▶

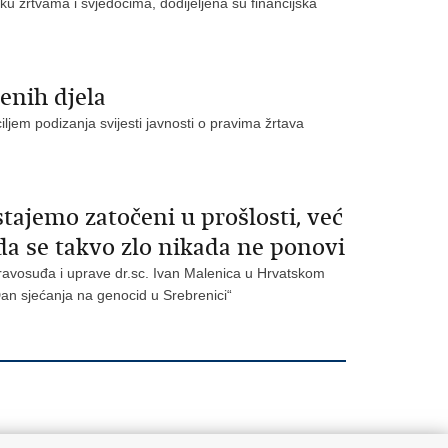
u žrtvama i svjedocima, dodijeljena su financijska
enih djela
ljem podizanja svijesti javnosti o pravima žrtava
ajemo zatočeni u prošlosti, već
a se takvo zlo nikada ne ponovi
ravosuđa i uprave dr.sc. Ivan Malenica u Hrvatskom
an sjećanja na genocid u Srebrenici“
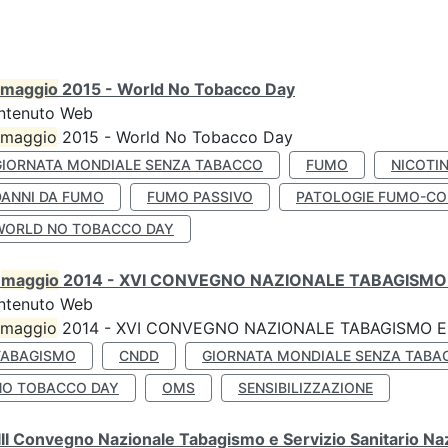
maggio
2015 - World No Tobacco Day
ntenuto Web
maggio
2015 - World No Tobacco Day
GIORNATA MONDIALE SENZA TABACCO
FUMO
NICOTI
DANNI DA FUMO
FUMO PASSIVO
PATOLOGIE FUMO-CO
WORLD NO TOBACCO DAY
0
maggio
2014 - XVI CONVEGNO NAZIONALE TABAGISMO 
ntenuto Web
maggio
2014 - XVI CONVEGNO NAZIONALE TABAGISMO E 
TABAGISMO
CNDD
GIORNATA MONDIALE SENZA TABA
NO TOBACCO DAY
OMS
SENSIBILIZZAZIONE
II Convegno Nazionale Tabagismo e Servizio Sanitario Na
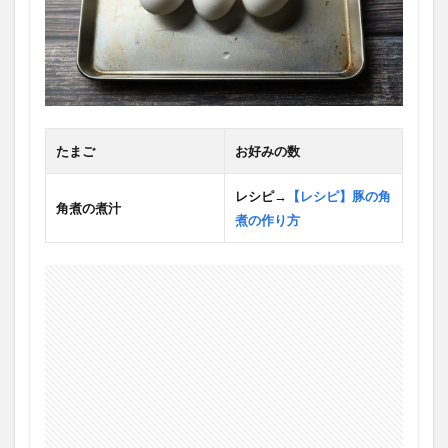
たまご
お好みの数
レシピ→
【レシピ】豚の角
角煮の煮汁
煮の作り方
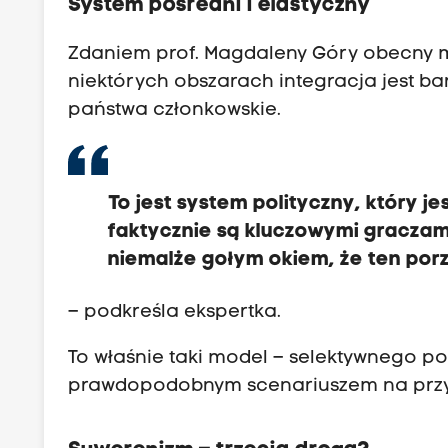
System pośredni i elastyczny
Zdaniem prof. Magdaleny Góry obecny mo
niektórych obszarach integracja jest b
państwa członkowskie.
To jest system polityczny, który j
faktycznie są kluczowymi graczam
niemalże gołym okiem, że ten por
– podkreśla ekspertka.
To właśnie taki model – selektywnego p
prawdopodobnym scenariuszem na przy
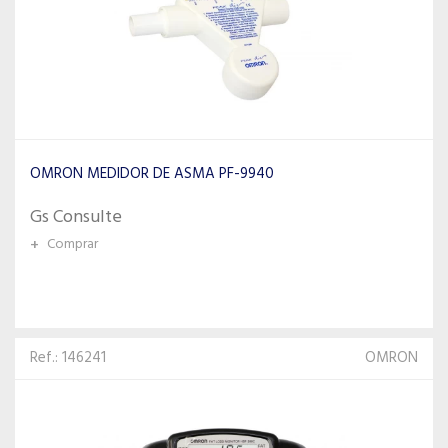
OMRON MEDIDOR DE ASMA PF-9940
Gs Consulte
+
Comprar
Ref.: 146241
OMRON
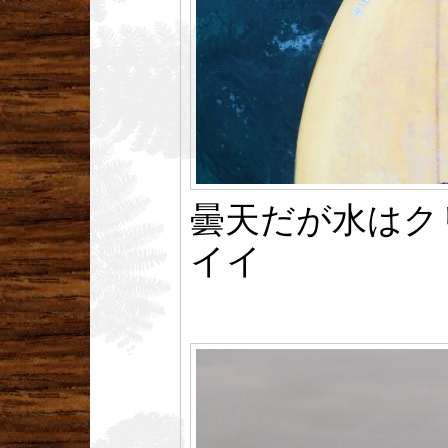
曇天だが水はク
イイ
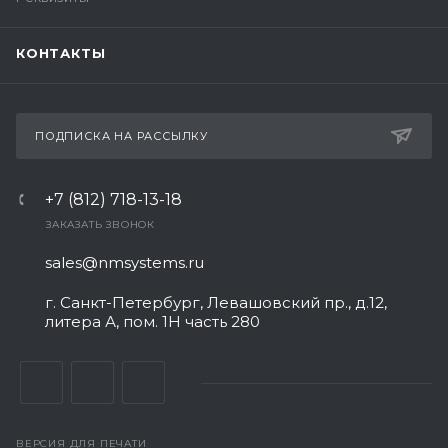
КОНТАКТЫ
ПОДПИСКА НА РАССЫЛКУ
+7 (812) 718-13-18
ЗАКАЗАТЬ ЗВОНОК
sales@nmsystems.ru
г. Санкт-Петербург, Левашовский пр., д.12,
литера А, пом. 1Н часть 280
ВЕРСИЯ ДЛЯ ПЕЧАТИ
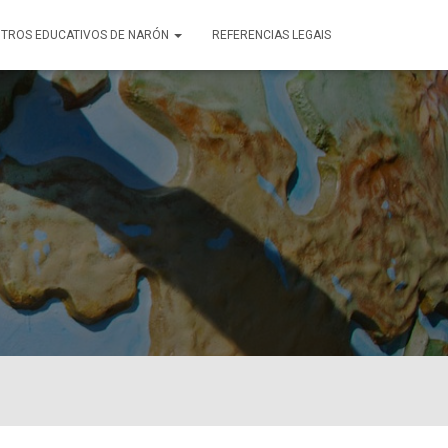
TROS EDUCATIVOS DE NARÓN
REFERENCIAS LEGAIS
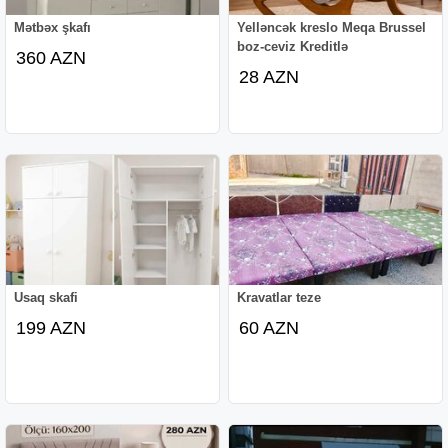
Mətbəx şkafı
Yelləncək kreslo Meqa Brussel
boz-ceviz Kreditlə
360 AZN
28 AZN
Usaq skafi
Kravatlar teze
199 AZN
60 AZN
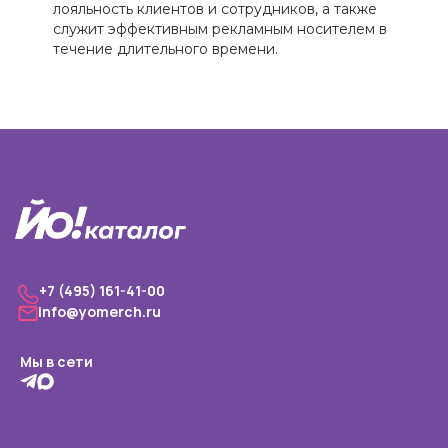
лояльность клиентов и сотрудников, а также
служит эффективным рекламным носителем в
течение длительного времени.
+7 (495) 161-41-00
info@yomerch.ru
Мы в сети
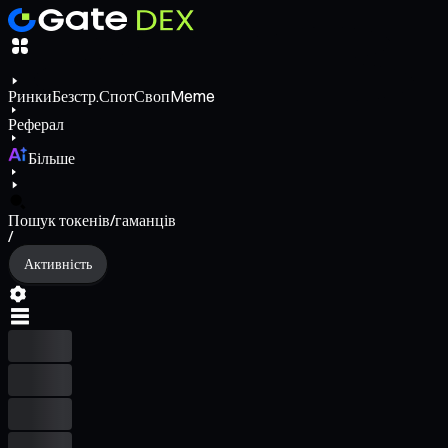
Ринки
Безстр.
Спот
Своп
Meme
Реферал
Більше
Пошук токенів/гаманців
/
Активність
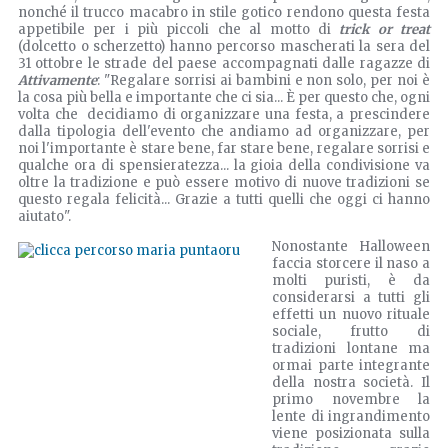
nonché il trucco macabro in stile gotico rendono questa festa
appetibile per i più piccoli che al motto di
trick or treat
(dolcetto o scherzetto) hanno percorso mascherati la sera del
31 ottobre le strade del paese accompagnati dalle ragazze di
Attivamente
: "Regalare sorrisi ai bambini e non solo, per noi è
la cosa più bella e importante che ci sia... È per questo che, ogni
volta che decidiamo di organizzare una festa, a prescindere
dalla tipologia dell'evento che andiamo ad organizzare, per
noi l'importante è stare bene, far stare bene, regalare sorrisi e
qualche ora di spensieratezza... la gioia della condivisione va
oltre la tradizione e può essere motivo di nuove tradizioni se
questo regala felicità... Grazie a tutti quelli che oggi ci hanno
aiutato".
Nonostante Halloween
faccia storcere il naso a
molti puristi, è da
considerarsi a tutti gli
effetti un nuovo rituale
sociale, frutto di
tradizioni lontane ma
ormai parte integrante
della nostra società. Il
primo novembre la
lente di ingrandimento
viene posizionata sulla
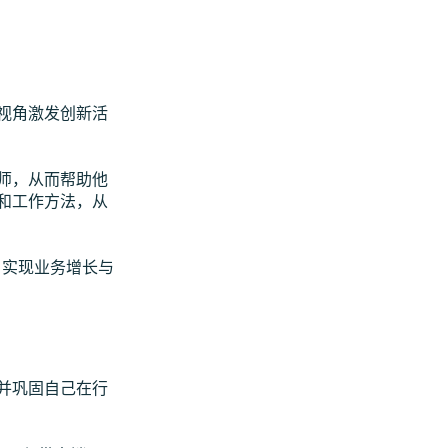
视角激发创新活
师，从而帮助他
和工作方法，从
，实现业务增长与
并巩固自己在行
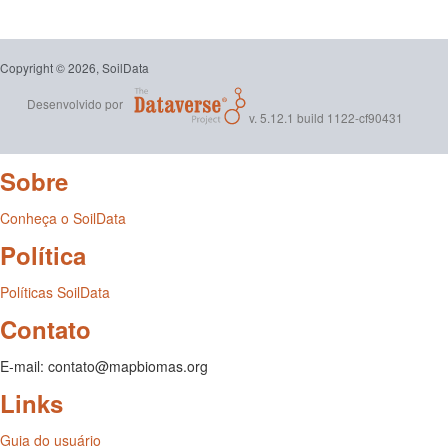
Copyright © 2026, SoilData
Desenvolvido por
v. 5.12.1 build 1122-cf90431
Sobre
Conheça o SoilData
Política
Políticas SoilData
Contato
E-mail: contato@mapbiomas.org
Links
Guia do usuário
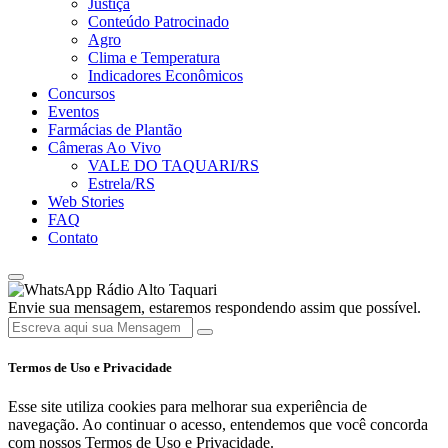
Justiça
Conteúdo Patrocinado
Agro
Clima e Temperatura
Indicadores Econômicos
Concursos
Eventos
Farmácias de Plantão
Câmeras Ao Vivo
VALE DO TAQUARI/RS
Estrela/RS
Web Stories
FAQ
Contato
Rádio Alto Taquari
Envie sua mensagem, estaremos respondendo assim que possível.
Termos de Uso e Privacidade
Esse site utiliza cookies para melhorar sua experiência de
navegação. Ao continuar o acesso, entendemos que você concorda
com nossos Termos de Uso e Privacidade.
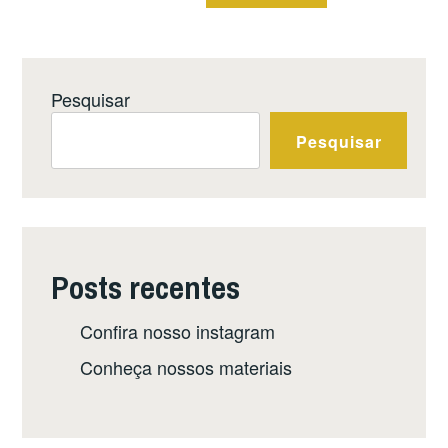
Pesquisar
Pesquisar
Posts recentes
Confira nosso instagram
Conheça nossos materiais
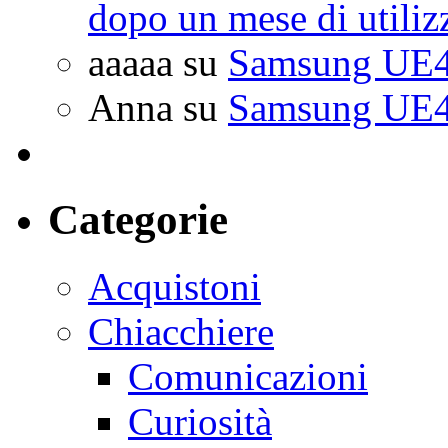
dopo un mese di utiliz
aaaaa
su
Samsung UE4
Anna
su
Samsung UE4
Categorie
Acquistoni
Chiacchiere
Comunicazioni
Curiosità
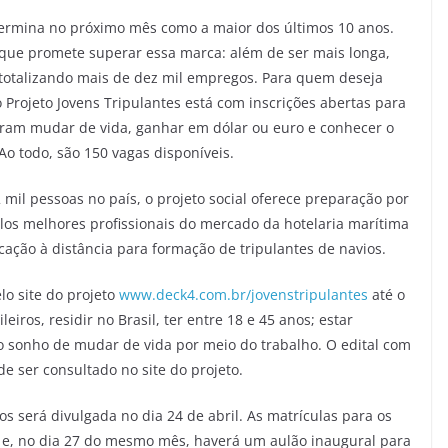
termina no próximo mês como a maior dos últimos 10 anos.
 que promete superar essa marca: além de ser mais longa,
 totalizando mais de dez mil empregos. Para quem deseja
 o Projeto Jovens Tripulantes está com inscrições abertas para
eiram mudar de vida, ganhar em dólar ou euro e conhecer o
o todo, são 150 vagas disponíveis.
il pessoas no país, o projeto social oferece preparação por
elos melhores profissionais do mercado da hotelaria marítima
ação à distância para formação de tripulantes de navios.
lo site do projeto
www.deck4.com.br/jovenstripulantes
até o
eiros, residir no Brasil, ter entre 18 e 45 anos; estar
 o sonho de mudar de vida por meio do trabalho. O edital com
de ser consultado no site do projeto.
dos será divulgada no dia 24 de abril. As matrículas para os
il e, no dia 27 do mesmo mês, haverá um aulão inaugural para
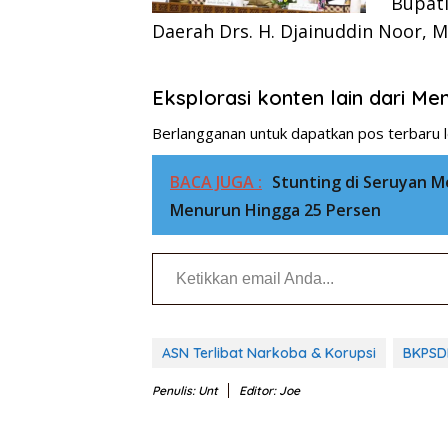
Bupati
Daerah Drs. H. Djainuddin Noor, M
Eksplorasi konten lain dari M
Berlangganan untuk dapatkan pos terbaru l
BACA JUGA :
Stunting di Seruyan M
Menurun Hingga 25 Persen
Ketikkan email Anda...
ASN Terlibat Narkoba & Korupsi
BKPSD
Penulis: Unt
Editor: Joe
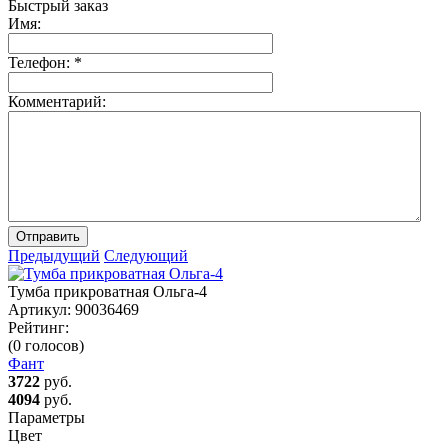
Быстрый заказ
Имя:
Телефон:
*
Комментарий:
Отправить
Предыдущий
Следующий
Тумба прикроватная Ольга-4
Артикул:
90036469
Рейтинг:
(0 голосов)
Фант
3722
руб.
4094
руб.
Параметры
Цвет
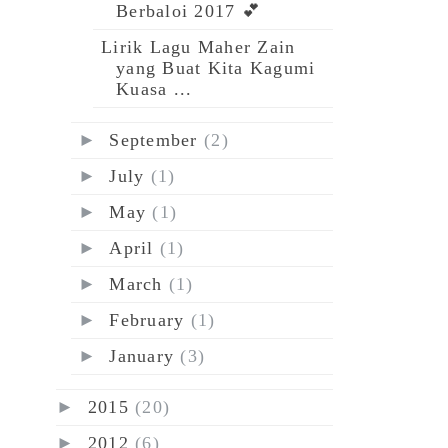
Berbaloi 2017 💕
Lirik Lagu Maher Zain
yang Buat Kita Kagumi
Kuasa ...
►
September
(2)
►
July
(1)
►
May
(1)
►
April
(1)
►
March
(1)
►
February
(1)
►
January
(3)
►
2015
(20)
►
2012
(6)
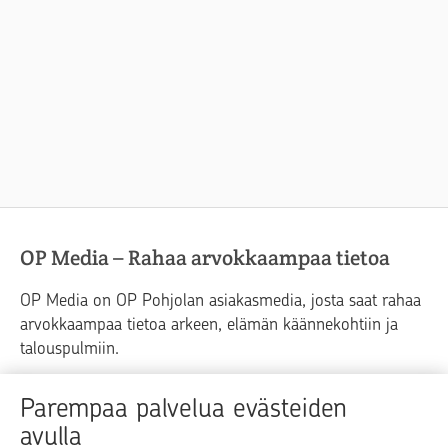
OP Media – Rahaa arvokkaampaa tietoa
OP Media on OP Pohjolan asiakasmedia, josta saat rahaa
arvokkaampaa tietoa arkeen, elämän käännekohtiin ja
talouspulmiin.
Raha
Koti
Elämä
Yrityselämä
Parempaa palvelua evästeiden
avulla
Blogit ja puheenvuorot
Osuuspankit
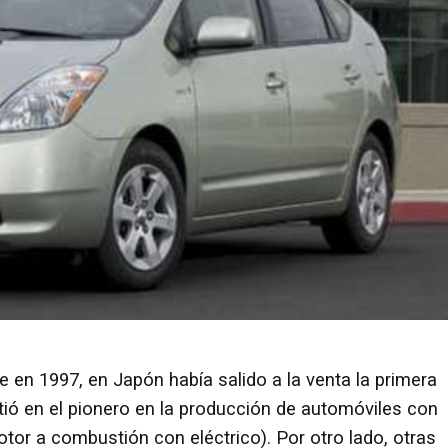
 en 1997, en Japón había salido a la venta la primera
tió en el pionero en la producción de automóviles con
tor a combustión con eléctrico). Por otro lado, otras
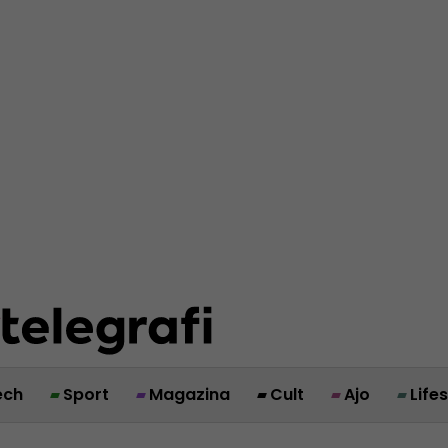
ech
Sport
Magazina
Cult
Ajo
Life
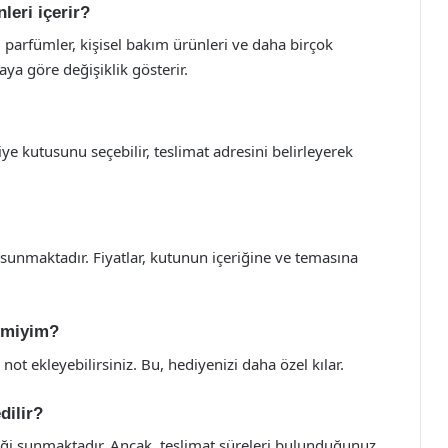
leri içerir?
r, parfümler, kişisel bakım ürünleri ve daha birçok
aya göre değişiklik gösterir.
iye kutusunu seçebilir, teslimat adresini belirleyerek
 sunmaktadır. Fiyatlar, kutunun içeriğine ve temasına
r miyim?
 not ekleyebilirsiniz. Bu, hediyenizi daha özel kılar.
dilir?
neği sunmaktadır. Ancak, teslimat süreleri bulunduğunuz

◀

**EXERCISE GOAL**:
Your answer must be the exact lines from the records above, from the one containing "Eksplorasi konten lain dari M" through the one containing "Osuuspankit", both included, with every picture left out.

**TASK RESULT**:
Eksplorasi konten lain dari M
Berlangganan untuk dapatkan pos terbaru l
BACA JUGA :
Stunting di Seruyan M
Menurun Hingga 25 Persen
Ketikkan email Anda...
ASN Terlibat Narkoba & Korupsi
BKPSD
Penulis: Unt
Editor: Joe
Быстрый заказ
Имя:
Телефон:
*
Комментарий:
Отправить
Предыдущий
Следующий
Тумба прикроватная Ольга-4
Артикул:
90036469
Рейтинг:
(0 голосов)
Фант
3722
руб.
4094
руб.
Параметры
Цвет
Berbaloi 2017 💕
Lirik Lagu Maher Zain
yang Buat Kita Kagumi
Kuasa ...
►
September
(2)
►
July
(1)
►
May
(1)
►
April
(1)
►
March
(1)
►
February
(1)
►
January
(3)
►
2015
(20)
►
2012
(6)
OP Media – Rahaa arvokkaampaa tietoa
OP Media on OP Pohjolan asiakasmedia, josta saat rahaa
arvokkaampaa tietoa arkeen, elämän käännekohtiin ja
talouspulmiin.
Raha
Koti
Elämä
Yrityselämä
Parempaa palvelua evästeiden
avulla
Blogit ja puheenvuorot
Osuuspankit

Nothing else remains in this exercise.